Exercise material Start Marker
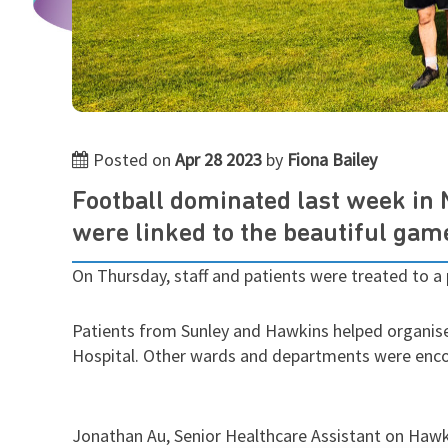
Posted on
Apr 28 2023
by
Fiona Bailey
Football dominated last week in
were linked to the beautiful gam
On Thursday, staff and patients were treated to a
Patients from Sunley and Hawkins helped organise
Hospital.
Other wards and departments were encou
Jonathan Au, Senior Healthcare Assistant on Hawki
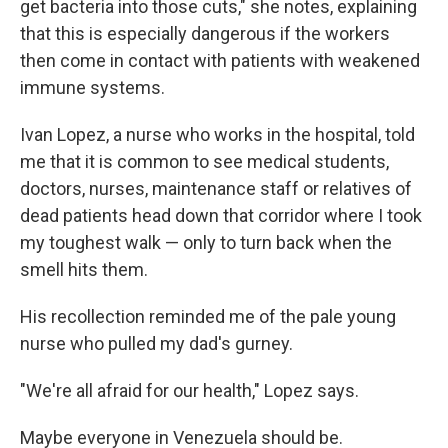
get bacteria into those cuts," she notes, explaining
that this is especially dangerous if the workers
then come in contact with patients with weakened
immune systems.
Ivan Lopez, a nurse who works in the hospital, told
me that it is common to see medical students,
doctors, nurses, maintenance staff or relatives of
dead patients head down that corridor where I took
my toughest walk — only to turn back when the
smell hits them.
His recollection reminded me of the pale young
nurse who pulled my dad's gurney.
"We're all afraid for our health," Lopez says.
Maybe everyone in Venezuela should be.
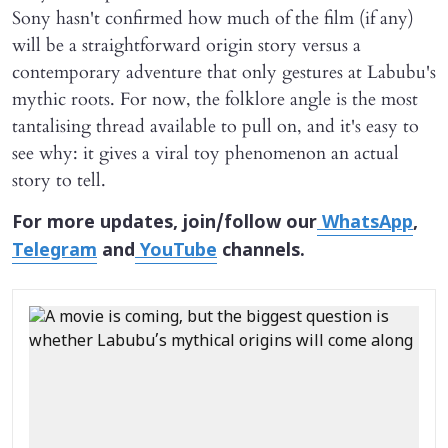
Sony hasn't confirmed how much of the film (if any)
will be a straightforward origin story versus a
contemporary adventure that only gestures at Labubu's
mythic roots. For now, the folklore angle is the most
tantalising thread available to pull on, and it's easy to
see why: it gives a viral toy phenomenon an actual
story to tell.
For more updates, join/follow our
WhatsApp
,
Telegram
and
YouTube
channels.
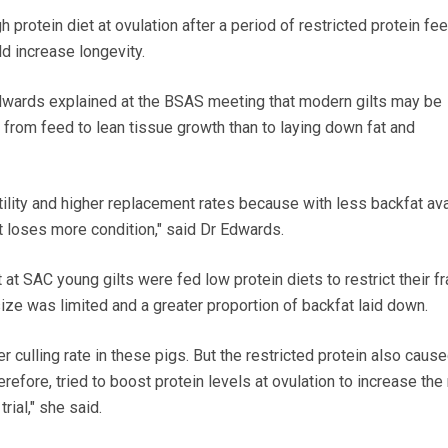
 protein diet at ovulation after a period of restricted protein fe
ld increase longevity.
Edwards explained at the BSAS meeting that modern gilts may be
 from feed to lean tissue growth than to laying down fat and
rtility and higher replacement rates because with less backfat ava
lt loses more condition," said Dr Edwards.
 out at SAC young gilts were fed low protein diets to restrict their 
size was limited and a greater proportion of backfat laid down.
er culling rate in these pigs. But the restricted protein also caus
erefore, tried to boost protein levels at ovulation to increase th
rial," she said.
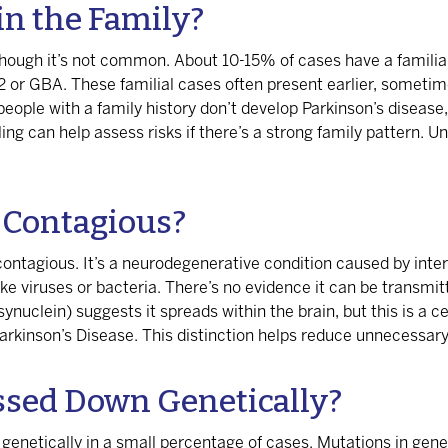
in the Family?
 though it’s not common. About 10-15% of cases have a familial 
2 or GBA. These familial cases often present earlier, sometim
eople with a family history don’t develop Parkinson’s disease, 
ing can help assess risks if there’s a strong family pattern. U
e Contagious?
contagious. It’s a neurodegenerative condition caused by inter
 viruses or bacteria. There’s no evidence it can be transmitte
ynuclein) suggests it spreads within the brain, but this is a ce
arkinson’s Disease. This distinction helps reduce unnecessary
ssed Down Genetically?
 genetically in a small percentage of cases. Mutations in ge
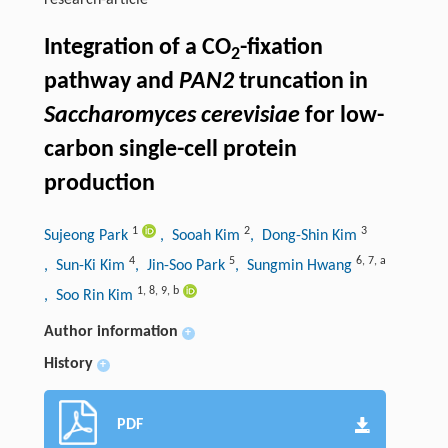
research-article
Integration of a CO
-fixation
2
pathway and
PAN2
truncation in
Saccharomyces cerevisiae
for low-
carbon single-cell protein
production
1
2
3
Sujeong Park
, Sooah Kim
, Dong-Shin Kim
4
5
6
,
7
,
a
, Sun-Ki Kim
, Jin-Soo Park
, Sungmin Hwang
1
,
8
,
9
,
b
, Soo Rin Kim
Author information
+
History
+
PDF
Exercise material End Marker
§ Task brief
Return every record above exactly as written, but drop the pictures.

§ Solution for this exercise
Posted on
Apr 28 2023
by
Fiona Bailey
Football dominated last week in
were linked to the beautiful gam
On Thursday, staff and patients were treated to a
Patients from Sunley and Hawkins helped organise
Hospital.
Other wards and departments were encou
Jonathan Au, Senior Healthcare Assistant on Hawki
get bacteria into those cuts," she notes, explaining
that this is especially dangerous if the workers
then come in contact with patients with weakened
immune systems.
Ivan Lopez, a nurse who works in the hospital, told
me that it is common to see medical students,
doctors, nurses, maintenance staff or relatives of
dead patients head down that corridor where I took
my toughest walk — only to turn back when the
smell hits them.
His recollection reminded me of the pale young
nurse who pulled my dad's gurney.
"We're all afraid for our health," Lopez says.
Maybe everyone in Venezuela should be.
Sony hasn't confirmed how much of the film (if any)
will be a straightforward origin story versus a
contemporary adventure that only gestures at Labubu's
mythic roots. For now, the folklore angle is the most
tantalising thread available to pull on, and it's easy to
see why: it gives a viral toy phenomenon an actual
story to tell.
For more updates, join/follow our
WhatsApp
,
Telegram
and
YouTube
channels.
 protein diet at ovulation after a period of restricted protein fe
ld increase longevity.
Edwards explained at the BSAS meeting that modern gilts may be
 from feed to lean tissue growth than to laying down fat and
rtility and higher replacement rates because with less backfat ava
lt loses more condition," said Dr Edwards.
 out at SAC young gilts were fed low protein diets to restrict their 
size was limited and a greater proportion of backfat laid down.
er culling rate in these pigs. But the restricted protein also caus
erefore, tried to boost protein levels at ovulation to increase th
rial," she said.
in the Family?
 though it’s not common. About 10-15% of cases have a familial 
2 or GBA. These familial cases often present earlier, sometim
eople with a family history don’t develop Parkinson’s disease, 
ing can help assess risks if there’s a strong family pattern. U
e Contagious?
contagious. It’s a neurodegenerative condition caused by inter
 viruses or bacteria. There’s no evidence it can be transmitte
ynuclein) suggests it spreads within the brain, but this is a ce
arkinson’s Disease. This distinction helps reduce unnecessary
ssed Down Genetically?
 genetically in a small percentage of cases. Mutations in ge
research-article
Integration of a CO
-fixation
2
pathway and
PAN2
truncation in
Saccharomyces cerevisiae
for low-
carbon single-cell protein
production
1
2
3
Sujeong Park
, Sooah Kim
, Dong-Shin Kim
4
5
6
,
7
,
a
, Sun-Ki Kim
, Jin-Soo Park
, Sungmin Hwang
1
,
8
,
9
,
b
, Soo Rin Kim
Author information
+
History
+
PDF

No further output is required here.